Ontem à noite (ou terá sido hoje, pela manhã?) dei por mim a contemplar um gajo meio estranho no espelho do quarto-de-banho. Pronto, está bem, eu sei que era eu, mas era um eu estranho ao meu eu habitual. O corpo reflectido não me pareceu familiar. Melhor; pareceu-me familiar mas estranho porque, ao contrário do que é rotineiro, pus-me a reparar naquela coisa. Não vou entrar em pormenores descritivos, basta notar que notei marcas nítidas de, como dizer, decrepitude? Talvez não tanto. Marcas da passagem do tempo talvez seja mais adequado. E pronto, fiquei assim mesmo e não pensei mais no assunto.

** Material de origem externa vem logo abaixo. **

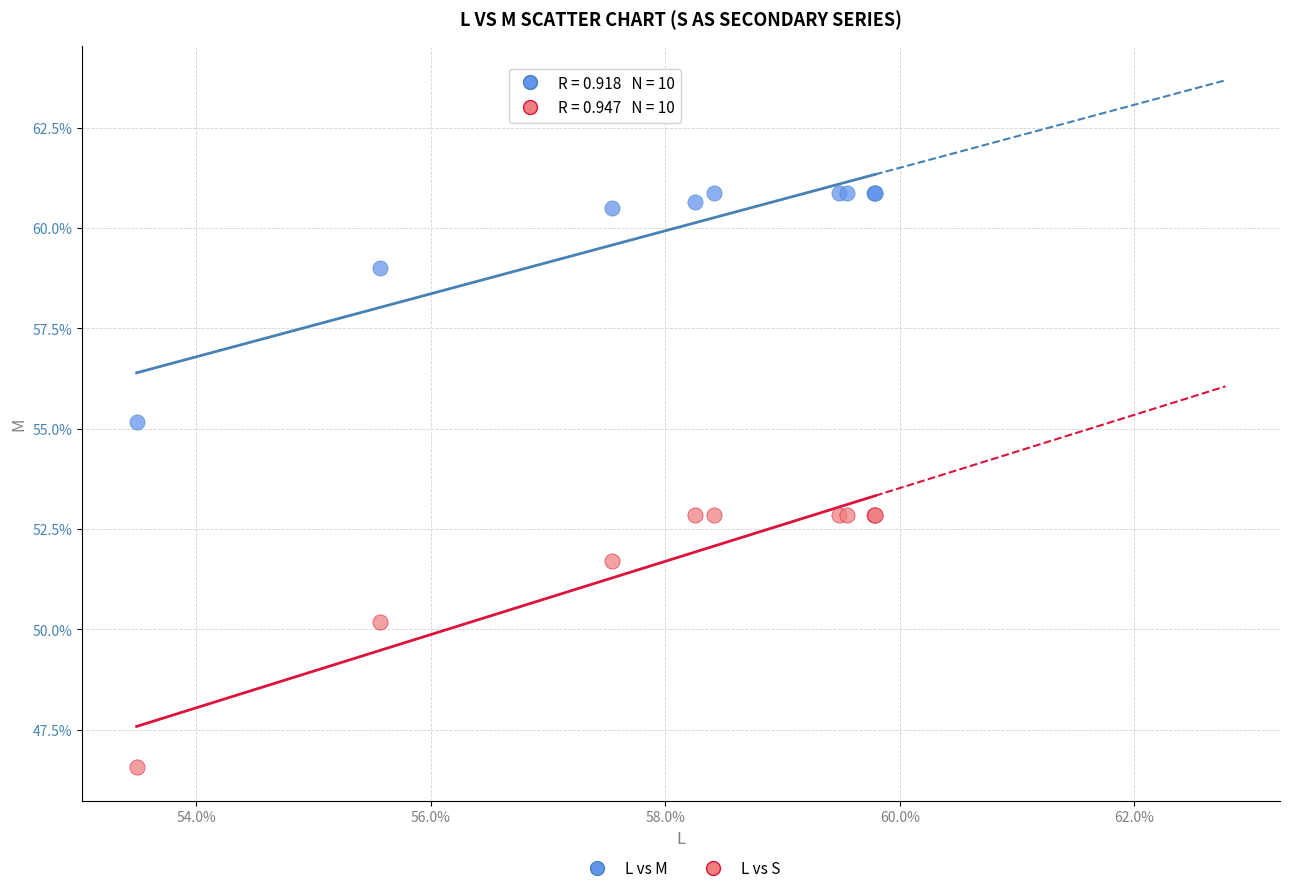

What are all the series names shown in the legend?

L vs M, L vs S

Até hoje de manhã (ou terá sido pelo entardecer?). Aí, dei por mim a pensar que o espelho não reflecte o interior das pessoas. É uma coisa injusta. Posso notar que o meu corpo mudou e está a mudar. Tenho fotos que posso comparar com o estado actual do meu invólucro e registar com maior ou menor rigor, dependendo da atenção que dispenso ao facto, as alterações operadas. Mas no que diz respeito ao modo como penso ou imagino o mundo ou construo as relações com as outras pessoas, é mais difícil estabelecer termos de comparação. Não há espelho que reflicta esse tipo de alteraçôes. Essas são tão secretas que escapam ao olhar do próprio, escapam em absoluto à percepção do indivíduo.

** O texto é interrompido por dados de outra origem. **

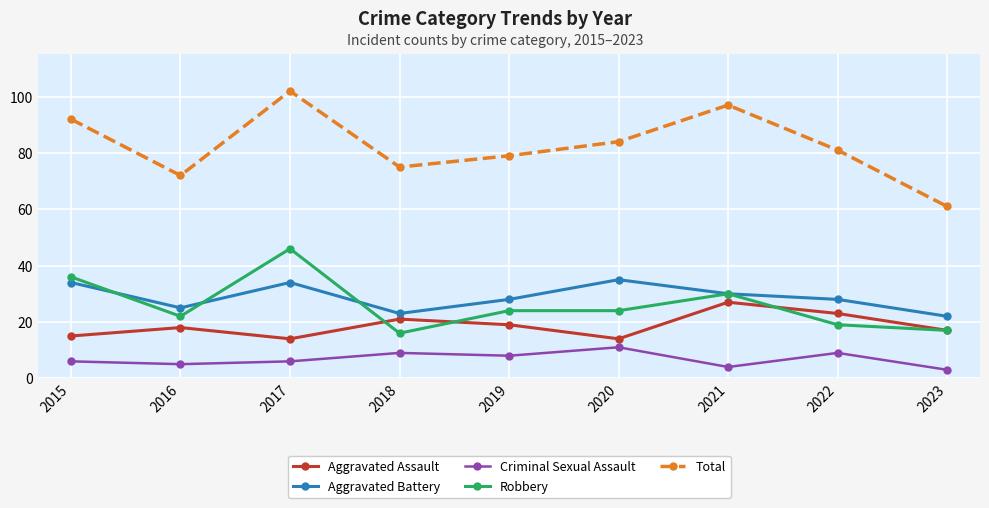

Between which two adjacent categories do Aggravated Battery and Robbery first intersect?

2015 and 2016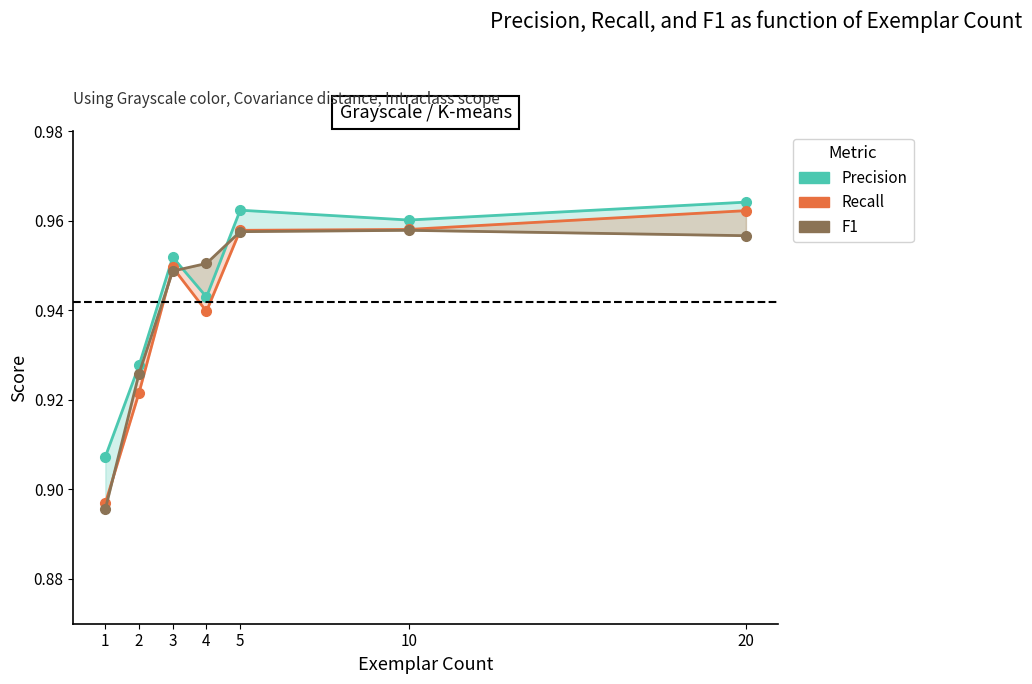

At how many categories does at least one series exceed 0?

7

O corpo muda e envelhece, é uma evidência visual. Mas, cá por dentro, as coisas mantêm-se, aparentemente, na mesma. É a tal cena dos "adultescentes" (a ideia da "adultescência" está para aí num post que não estou a conseguir encontrar) e que, a cada dia que passa, me deixa mais afastado de mim próprio. O gajo no espelho sou eu e não sou eu porque o gajo dentro de mim já não se lembra bem de quando era outra pessoa. Isto faz sentido?

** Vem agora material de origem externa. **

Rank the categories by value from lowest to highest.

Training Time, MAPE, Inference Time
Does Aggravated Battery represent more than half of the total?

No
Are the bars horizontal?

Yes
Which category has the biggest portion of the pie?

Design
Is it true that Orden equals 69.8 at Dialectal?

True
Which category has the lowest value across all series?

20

Não faz grande sentido e isso não chega a ser incomodativo porque o dia de hoje foi espectacular e o dia de amanhão é prometedor não sei porquê. Tenho essa sensação. Hoje estou a gostar de viver!
4 comentários:
Olá, Silvares!
Também me pego sempre nessa reflexão. Olho-me no espelho e não encontro mais a mim. Mas gosto também dessa mulher que me encara com olhos sabidos de quem não se deixa enganar.
Há o neologismo 'extimidade', que é, ao contrário da intimidade, o ato de se ver de fora pra dentro, só possivel no espelho e em fotos.
É mais ou menos 'os olhos dos outros'. De como os outros nos vêm.
Mas, tenho a dizer que hoje também estou feliz em me ver dentro desse corpo tão complacente aos maltratos que às vezes lhe dou.
Bom fim de semana!
Faz todo o sentido. Às vezes não percebemos que deixámos de ser aquilo que ainda somos.
Lina, "extimidade"... um conceito a ponderar!
Jorge, essa tua observação tem uma curva apertada.
:-)
Como sempre,lindamente colocado ! Faz todo o sentido ...quantas vezes mesmo sem me olhar ao espelho me ponho a recorar e invariavelmente me pergunto...Mas quem era a quela pessoa...?Trazemos todas as vivências mas estranhamente não parece mais que fomos nós...a estar alí naquele momento que quase parece de outra vida...ou terá sido mesmo outra vida?A capacidade de nos reinventarmos me fascina....somos mesmo outros e no entanto os mesmos....ai ai ai....pirante!Quanto ao espelho ...ora melhor dar pouca importância,pois sempre me acho mais jovem do que ele me diz...e olha também estou a gostar de viver...!!!